What about the endless hours spent restless and awake, his eyes lost and searching?

My father and I had had a fraught relationship my whole life.

Patriarchal and emotionally distant, he threw me out on several occasions, literally and figuratively. I didn’t speak to him for years at a time, and even reconciled, our exchanges were limited to politics, education and writing. He seemed uninterested in anyone’s emotional life, unable to engage in conflict without judgement and anger.
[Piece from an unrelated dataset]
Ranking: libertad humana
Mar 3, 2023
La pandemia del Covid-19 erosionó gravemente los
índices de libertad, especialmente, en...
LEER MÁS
His gifts of intellectual brilliance, iron-clad willpower and moon-shot ambitions did not make him an easy father—or easy husband, for that matter.

But now, none of that mattered. The only thing that did was my attempt to attend to him with kindness.

Linking his dementia-fueled rage to his life-long habitual rage would make the already difficult task of caregiving impossible. I had read enough studies that showed that caregivers died earlier because of their stress. It wasn’t hard to see the toll it had taken on my mother over the years. She had been hospitalised for rapid heartbeat issues twice last year and, despite a lifetime of healthy living, had developed high blood pressure to boot.

In his sleep-deprived, pain-addled state, my father didn’t always respond or recognise those around him. But one night, in a moment of lucidity, he reached for my hand and asked urgently, “Are you doing ok?”

“Yes Abbu,” I assured him, “I’m doing fine.”

And then he said—faint, incomplete, clear—“Take… your Amma.”

I said, “Of course I will.”

He was telling me what I’d always known, that despite everything, he had always looked out for my health and self-sufficiency, and more importantly, that looking after my mother was our shared act of service.

If this winter of struggle and sorrow gave my mother more time in the world, then I was ready for it. Would that the path were palliative for us all. 


Abeer Hoque is a Nigerian-born Bangladeshi-American writer and photographer. Her father, Professor Mominul Hoque, died on 28 December 2023.